Des enfants utilisés

Ruth Elgash - Jerusalem Post édition Francaise

vendredi 6 février 2009, par Desinfos

L’ONU est prête à reconnaître l’utilisation par le Hamas d’enfants comme boucliers humains lors de l’opération israélienne à Gaza, selon ce qu’a confié au Jérusalem Post le représentant spécial pour les enfants de l’ONU. « Nous n’avons pas encore traité la question des boucliers humains, mais nous le mentionneront dorénavant dans nos rapports » a déclaré Radhika Coomaraswamy dans une interview exclusive après quatre jours passés dans la région.


Radhika Coomaraswamy du Sri Lanka est la Représentante spéciale du Secrétaire général des Nations unies pour les enfants et les conflits armés.

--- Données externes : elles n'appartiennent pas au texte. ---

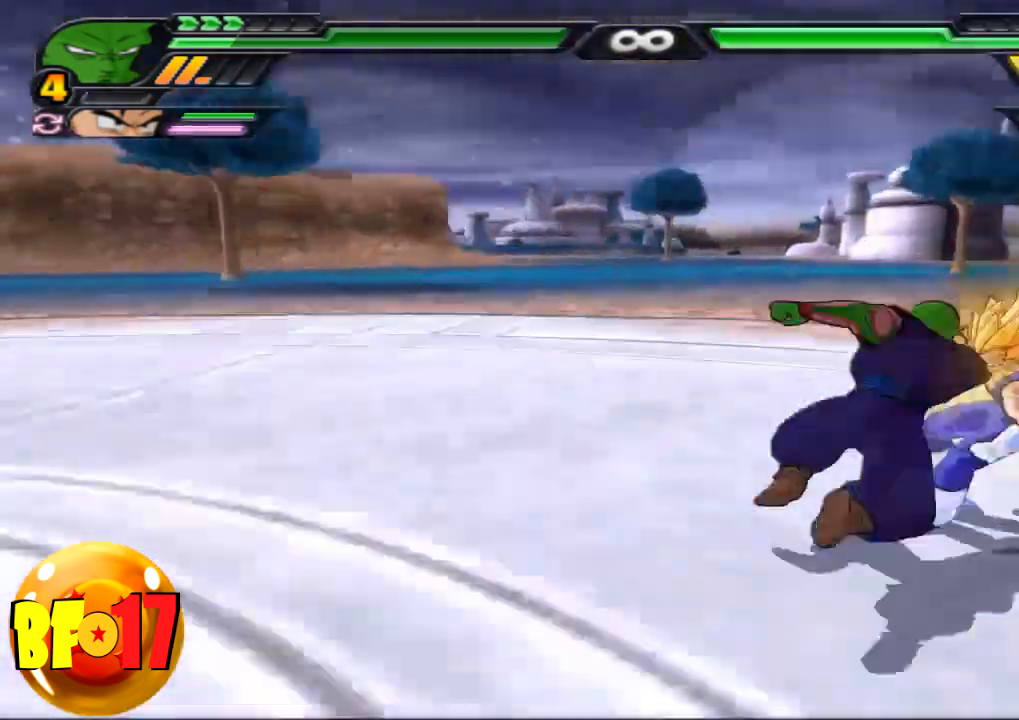
{"buttons": [], "left_stick": "up", "right_stick": "center", "events": [[134, "left_stick", "center"], [201, "TRIANGLE", "down"], [301, "TRIANGLE", "up"], [468, "left_stick", "up"]]}
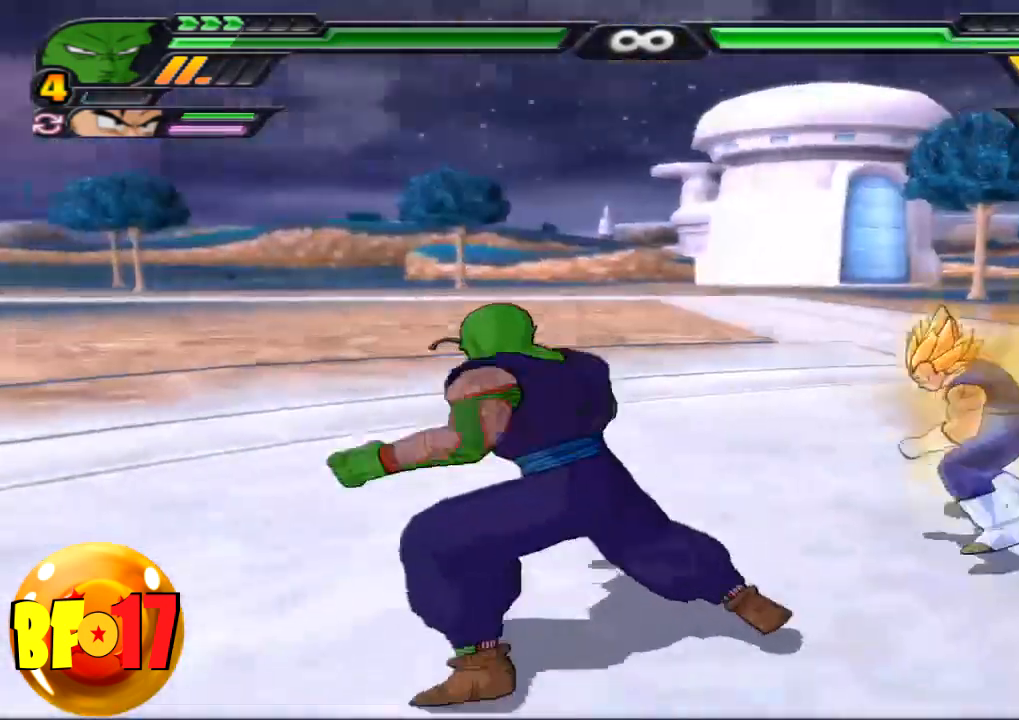
{"buttons": ["CIRCLE"], "left_stick": "center", "right_stick": "center", "events": [[200, "CIRCLE", "down"], [434, "left_stick", "center"]]}
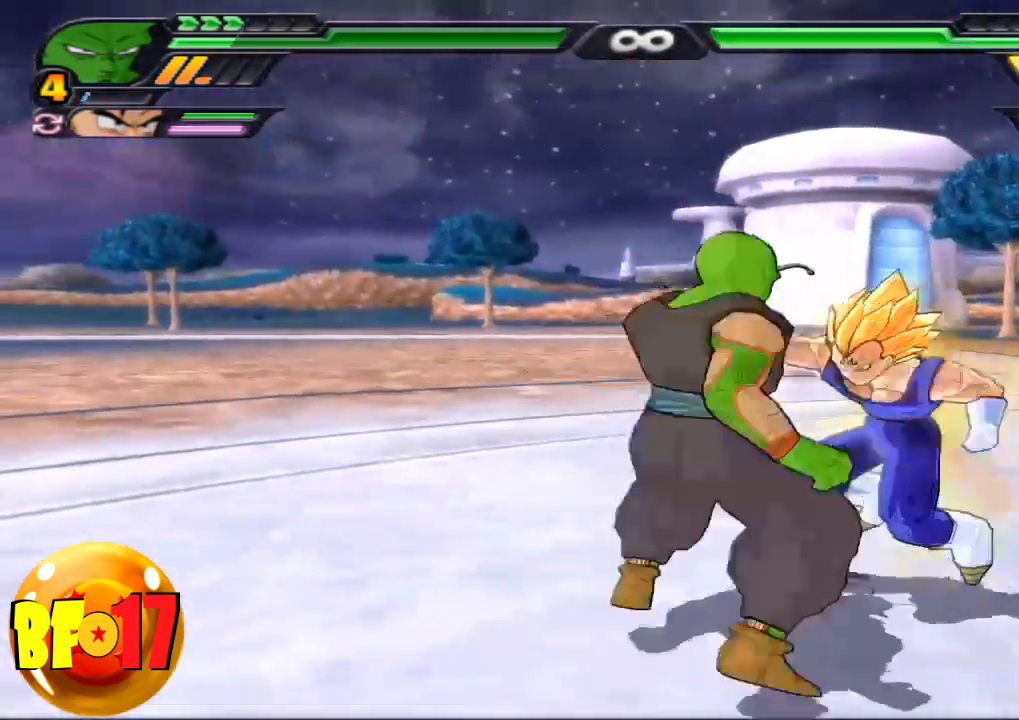
{"buttons": ["CIRCLE"], "left_stick": "center", "right_stick": "center", "events": []}
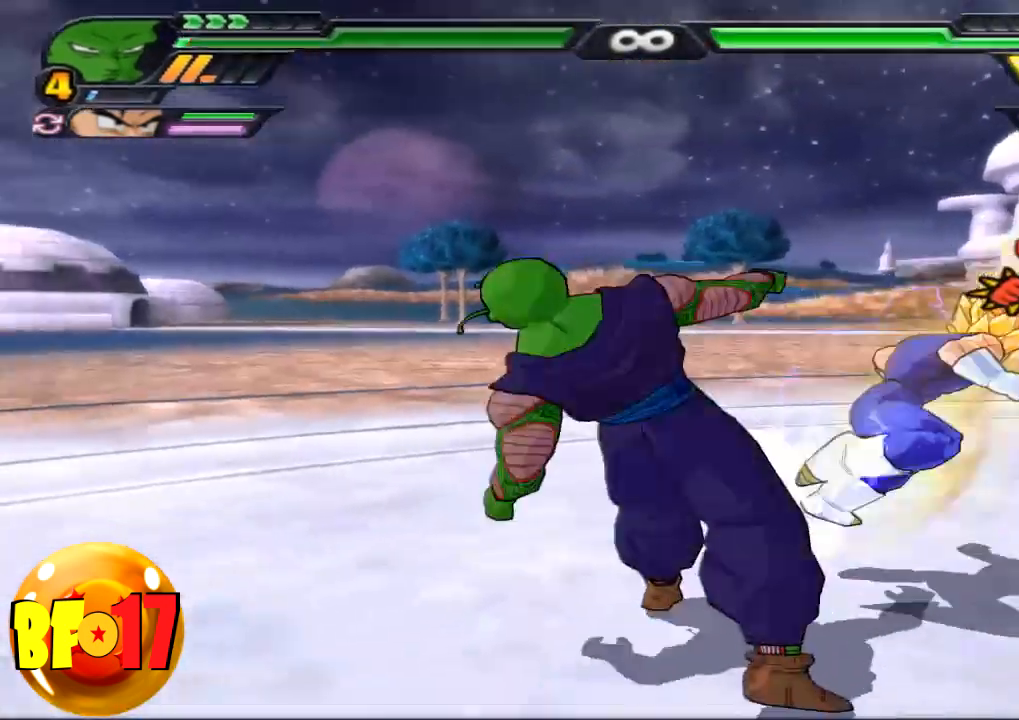
{"buttons": [], "left_stick": "center", "right_stick": "center", "events": [[133, "CIRCLE", "up"], [233, "SQUARE", "down"], [233, "left_stick", "up"], [333, "SQUARE", "up"], [333, "left_stick", "center"]]}
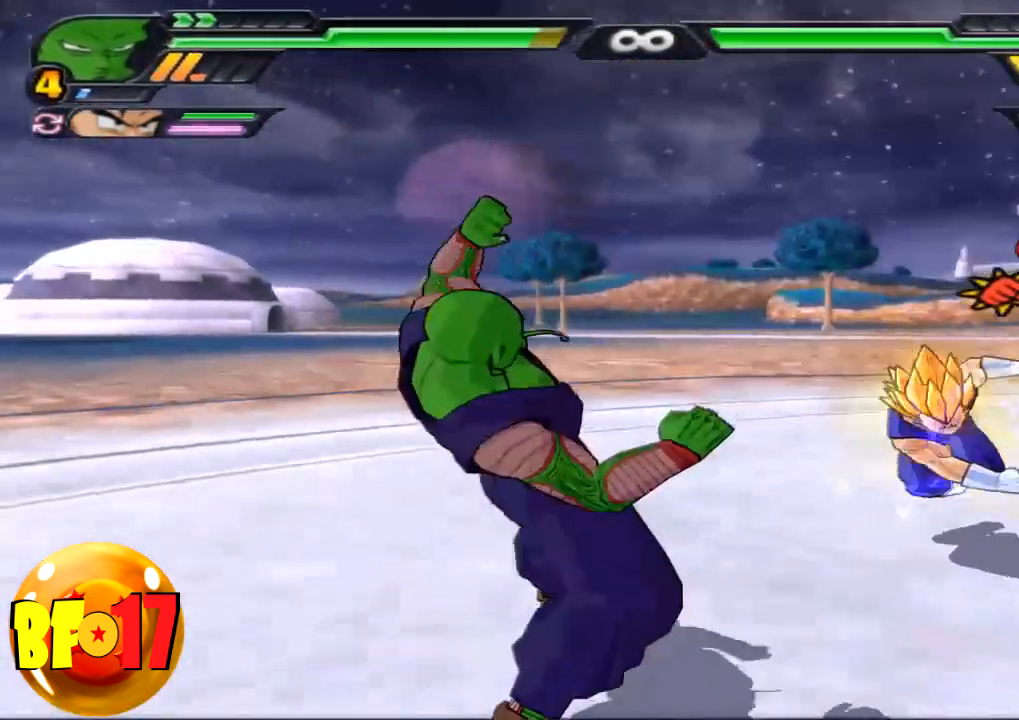
{"buttons": [], "left_stick": "center", "right_stick": "center", "events": [[434, "SQUARE", "down"], [434, "left_stick", "up"], [501, "SQUARE", "up"], [501, "left_stick", "center"]]}
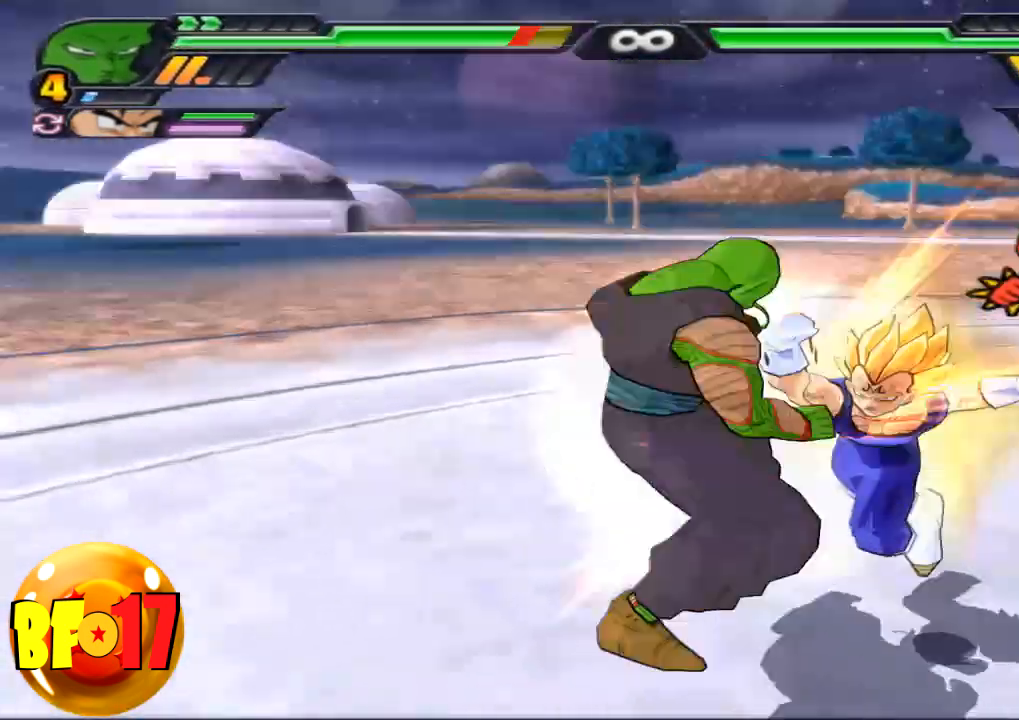
{"buttons": [], "left_stick": "right", "right_stick": "center", "events": [[500, "left_stick", "right"]]}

Elle est aussi membre du Cabinet du secrétaire général des Nations unies.

« Il est encore difficile pour nous de dire ce qu’il s’est réellement passé et nous avons encore besoin de mener quelques enquêtes sur ce qui a vraiment eu lieu sur place… mais nous ne nions pas que cela est arrivé, et qu’il est tout à fait possible que le Hamas ait utilisé ses civils comme boucliers humains » a-t-elle dit.

Cependant, Radhika Coomaraswamy a déclaré que la politique des Nations Unies de ne pas rencontrer les dirigeants du Hamas -du fait qu’elle soit considérée comme une organisation terroriste- entrave le travail humanitaire dans la bande de Gaza.

Les enfants « ont un besoin urgent de soins et d’assistance, incluant la restauration de services élémentaires comme la reconstruction immédiates d’écoles et d’hôpitaux ». « Le Hamas doit respecter le fait que l’aide humanitaire ne peut pas être détournée ».

Elle a également déclaré que son impression était que « après ce conflit, on sent une identification des enfants plus grande avec le Hamas » bien que ses observations « ne soient basées que sur une visite d’une journée sur place ».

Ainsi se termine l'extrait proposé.